First off: I'm drunk so fuck you. Second: you weren't a bad girlfriend. Tres: thats 3 in spanish. Number 4: fuck 3 Doors Down
Dude my date hates me, Im on a rooftop full of Turkish people, and Ricky Martin is blasting on the radio. I was wrong earlier when I said I have my shit together
I was in the bathroom throwing up...when I walked out he was sitting there watching porn and jacking off. He said, "Sounded like you were gonna be in there for a while."
im sure we could have fun without alcohol but i just dont wanna chance it...
the beat of "birthday sex" is shockingly similar to my dry heaving rhythm. it's making me nauseous all over again.
You just kept walking around saying "my brain is soup" then sat on the kitchen counter washing your feet. You bit the guy that tried to help you down
I figured out plans for New Year's and by figuring out I mean I've got a sugar bowl of cocaine. Start at 10?
Don't mind the bowl full of ashes in the sink. I meant to set that on fire.
This is that think about life weed.
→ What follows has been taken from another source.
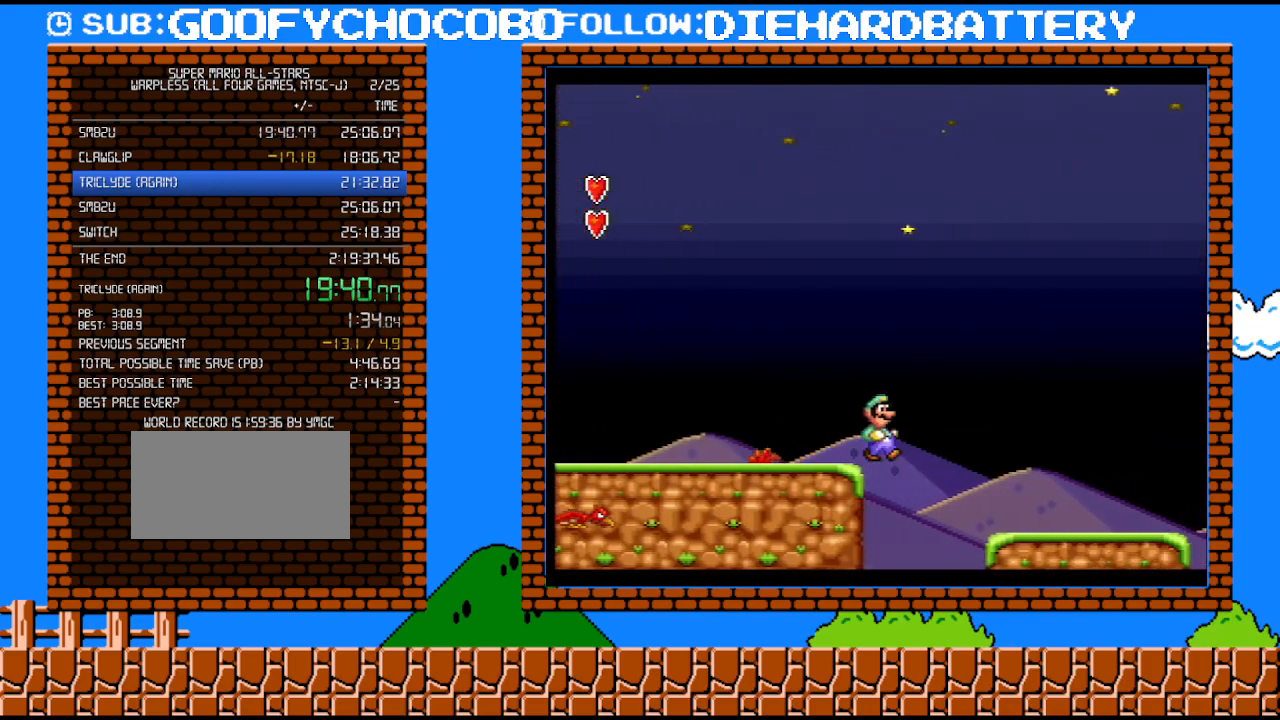
{"buttons": ["B", "Y", "DPAD_RIGHT"], "events": [[500, "B", "down"]]}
Thank god I'm in American lit this semester. I can actually write papers in this vat of introspective stoned.
He said he doesnt believe in the female orgasm,so no I did not have sex with him.
He tried to introduce me to one of his friends that kept looking at me and I said "OH NO! I can't do this shit anymore!!" It was like I had a vision of what drunk me would've done in about 20 minutes.
but real talk, he made 1 phone call last night and had someone bring us tacos at 3am so idk I might be inlove
Okay Im still jerking off but now with the Reality of Law School Looming In The Distance
I'm not saying I love you. I never said I love you. I said that if earth blew up like Krypton you'd be the only person I would like to have inside me when our bodies burn up in a fiery inferno
In honor of the new administration, I'm going to make it my goal this weekend to get some lesbian action. Fuck Donald Trump and fuck Mike Pence. I'm going to be a spiteful gay.